Бергов не удержался и даже хлопнул в ладоши, мысленно замкнув тот круг, который он начал вычерчивать несколько лет назад. Вернулся в комнату, подвинул «Журнал наблюдений за экспериментальным развитием общества» и черной пастой, по белому, в уголке папки написал: «Эксперимент осуществлен полностью. Начинается массовое внедрение. Журнал закрыт». Проставил дату, подчеркнул каждое написанное слово и осторожно положил ручку на стол.
25
«Спаси, Господи, и помилуй старцы и юныя, нищие, и сироты и вдовицы, и сущие в болезнях и печалях, бедах же и скорбях, обстоянниих и плененных, темницах же и заточениях, изряднее же в гонениих. Тебе ради и веры православныя от язык безбожных, от отступник и еретиков сущие рабы Твоя, и помяни я, посети, укрепи, утеши, и вскоре силою твоею ослабу, свободу и избаву им подаждь…» – выводил отец Иоанн мягким, бархатным голосом, вкладывая в слова молитвы, как всегда это делал, душевную силу; они возносились вверх, оставляли после себя невидимый теплый след. Тепло молитвы обогревало храм и людей, приютившихся в нем. Делилось на всех поровну, не давая упасть духом и оставляя надежду на добрый исход. Отец Иоанн молился за всех жителей города, но особенно за тех, кто был сейчас в храме и жаждал спасения. Только словом мог он утешить несчастных к полудню.
К этому времени приели все съестное, кончился чай, в сторожке отключили воду, и кран пусто шипел. Догорели до основания свечи, а запаса их не оказалось. Лица людей за ночь осунулись, тревожно поблескивали глаза, и голосов, кроме голоса отца Иоанна, почти не слышалось. Малые ребятишки, проникшись тревогой взрослых, даже не плакали. Тревога эта дышала в двери храма своей неизвестностью, и от того, что она неведома, становилось не по себе.

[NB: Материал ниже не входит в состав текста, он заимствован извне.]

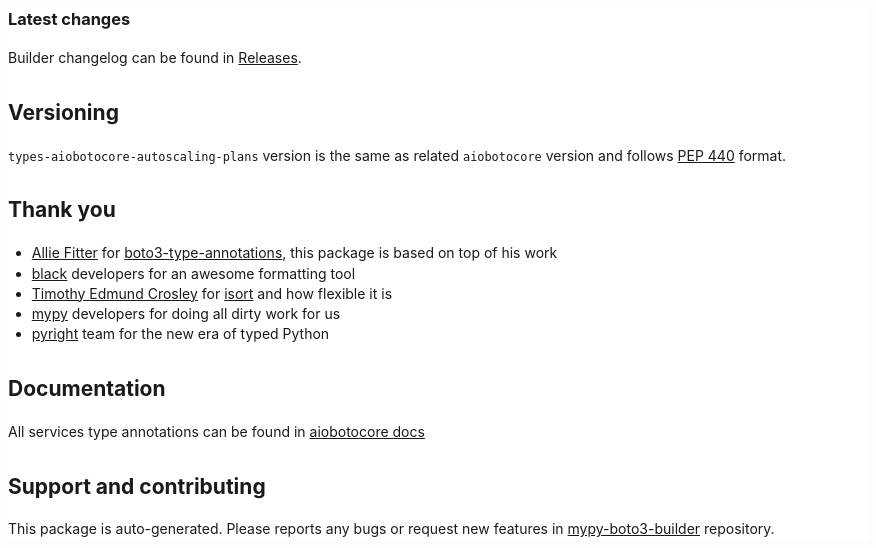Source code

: <a id="latest-changes"></a>

### Latest changes

Builder changelog can be found in
[Releases](https://github.com/youtype/mypy_boto3_builder/releases).

<a id="versioning"></a>

## Versioning

`types-aiobotocore-autoscaling-plans` version is the same as related
`aiobotocore` version and follows
[PEP 440](https://www.python.org/dev/peps/pep-0440/) format.

<a id="thank-you"></a>

## Thank you

- [Allie Fitter](https://github.com/alliefitter) for
  [boto3-type-annotations](https://pypi.org/project/boto3-type-annotations/),
  this package is based on top of his work
- [black](https://github.com/psf/black) developers for an awesome formatting
  tool
- [Timothy Edmund Crosley](https://github.com/timothycrosley) for
  [isort](https://github.com/PyCQA/isort) and how flexible it is
- [mypy](https://github.com/python/mypy) developers for doing all dirty work
  for us
- [pyright](https://github.com/microsoft/pyright) team for the new era of typed
  Python

<a id="documentation"></a>

## Documentation

All services type annotations can be found in
[aiobotocore docs](https://youtype.github.io/types_aiobotocore_docs/types_aiobotocore_autoscaling_plans/)

<a id="support-and-contributing"></a>

## Support and contributing

This package is auto-generated. Please reports any bugs or request new features
in [mypy-boto3-builder](https://github.com/youtype/mypy_boto3_builder/issues/)
repository.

Чувствовал опасность и отец Иоанн. За долгую свою жизнь он научился угадывать ее заранее и редко когда обманывался. Наступивший день таил угрозу, и он готовился к ней, чтобы встретить ее с твердым сердцем. Одно ему было хорошо ведомо: что бы ни случилось, он не бросит несчастных людей, сбежавшихся в храм. Разделит с ними любую участь.

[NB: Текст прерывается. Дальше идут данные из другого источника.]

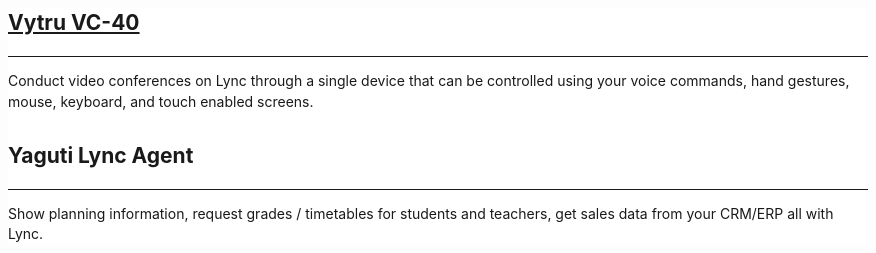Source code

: ## [Vytru VC-40](http://www.vytru.com/vc-40.html)
* * *
Conduct video conferences on Lync through a single device that can be controlled using your voice commands, hand gestures, mouse, keyboard, and touch enabled screens.

## Yaguti Lync Agent
* * *
Show planning information, request grades / timetables for students and teachers, get sales data from your CRM/ERP all with Lync.


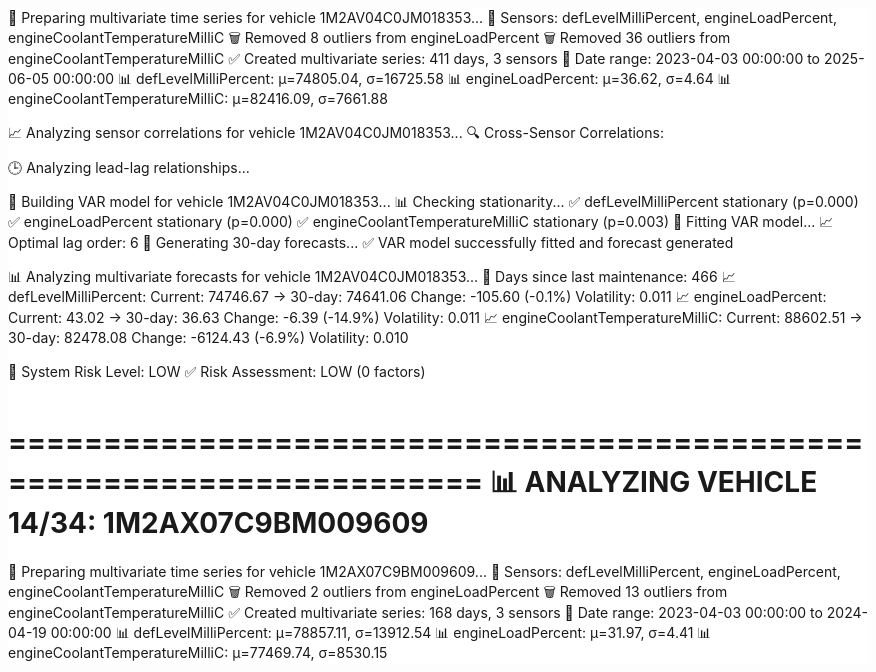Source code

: 🔧 Preparing multivariate time series for vehicle 1M2AV04C0JM018353...
   🎯 Sensors: defLevelMilliPercent, engineLoadPercent, engineCoolantTemperatureMilliC
   🗑️ Removed 8 outliers from engineLoadPercent
   🗑️ Removed 36 outliers from engineCoolantTemperatureMilliC
   ✅ Created multivariate series: 411 days, 3 sensors
   📅 Date range: 2023-04-03 00:00:00 to 2025-06-05 00:00:00
   📊 defLevelMilliPercent: μ=74805.04, σ=16725.58
   📊 engineLoadPercent: μ=36.62, σ=4.64
   📊 engineCoolantTemperatureMilliC: μ=82416.09, σ=7661.88

📈 Analyzing sensor correlations for vehicle 1M2AV04C0JM018353...
🔍 Cross-Sensor Correlations:

🕒 Analyzing lead-lag relationships...

🤖 Building VAR model for vehicle 1M2AV04C0JM018353...
   📊 Checking stationarity...
   ✅ defLevelMilliPercent stationary (p=0.000)
   ✅ engineLoadPercent stationary (p=0.000)
   ✅ engineCoolantTemperatureMilliC stationary (p=0.003)
   🔧 Fitting VAR model...
   📈 Optimal lag order: 6
   🔮 Generating 30-day forecasts...
   ✅ VAR model successfully fitted and forecast generated

📊 Analyzing multivariate forecasts for vehicle 1M2AV04C0JM018353...
   🔧 Days since last maintenance: 466
   📈 defLevelMilliPercent:
      Current: 74746.67 → 30-day: 74641.06
      Change: -105.60 (-0.1%)
      Volatility: 0.011
   📈 engineLoadPercent:
      Current: 43.02 → 30-day: 36.63
      Change: -6.39 (-14.9%)
      Volatility: 0.011
   📈 engineCoolantTemperatureMilliC:
      Current: 88602.51 → 30-day: 82478.08
      Change: -6124.43 (-6.9%)
      Volatility: 0.010

   🚨 System Risk Level: LOW
   ✅ Risk Assessment: LOW (0 factors)

======================================================================
📊 ANALYZING VEHICLE 14/34: 1M2AX07C9BM009609
======================================================================

🔧 Preparing multivariate time series for vehicle 1M2AX07C9BM009609...
   🎯 Sensors: defLevelMilliPercent, engineLoadPercent, engineCoolantTemperatureMilliC
   🗑️ Removed 2 outliers from engineLoadPercent
   🗑️ Removed 13 outliers from engineCoolantTemperatureMilliC
   ✅ Created multivariate series: 168 days, 3 sensors
   📅 Date range: 2023-04-03 00:00:00 to 2024-04-19 00:00:00
   📊 defLevelMilliPercent: μ=78857.11, σ=13912.54
   📊 engineLoadPercent: μ=31.97, σ=4.41
   📊 engineCoolantTemperatureMilliC: μ=77469.74, σ=8530.15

Больше всего мучила неизвестность. Что творится за стенами храма, никто не знал.
А там, уже на подходе, росли на глазах, сбивались все теснее и голосили все громче людские толпы. Они набухали, как чирьи, вдавливались в края улицы и растекались вдоль по ней, вскидывая многоголосый хор. Мелькали активисты и твердозаданцы, санитары, натянувшие на себя оранжевые робы; не было только лишенцев и прорабов. Все, кто стремился по улице к храму, все до единого были охвачены страхом, опасаясь заболеть вирусом, и желали за этот страх расплатиться прямо сейчас. Удержать толпу уже ничто не могло, она текла, как бешеная река, прорвавшая запруду.
Появились откуда-то железные крючья и деревянные шесты. «Чтобы не заразиться, руками за больных нельзя браться…» – прошелестела услужливая подсказка. Люди, которые ухватили шесты и крючья, оказались впереди всех. Они выставили свои орудия наперевес, будто ощетинились, и двинулись к храму. Многосотенный крик толкал их в спины, и они едва не срывались на бег. Скорей, скорей… Если бы кто-то замешкался в эти минуты или попытался бы остановиться, его бы просто смяли и растоптали – слитная, спрессованная толпа катилась густой и вязкой массой, остановить, задержать не было никакой возможности.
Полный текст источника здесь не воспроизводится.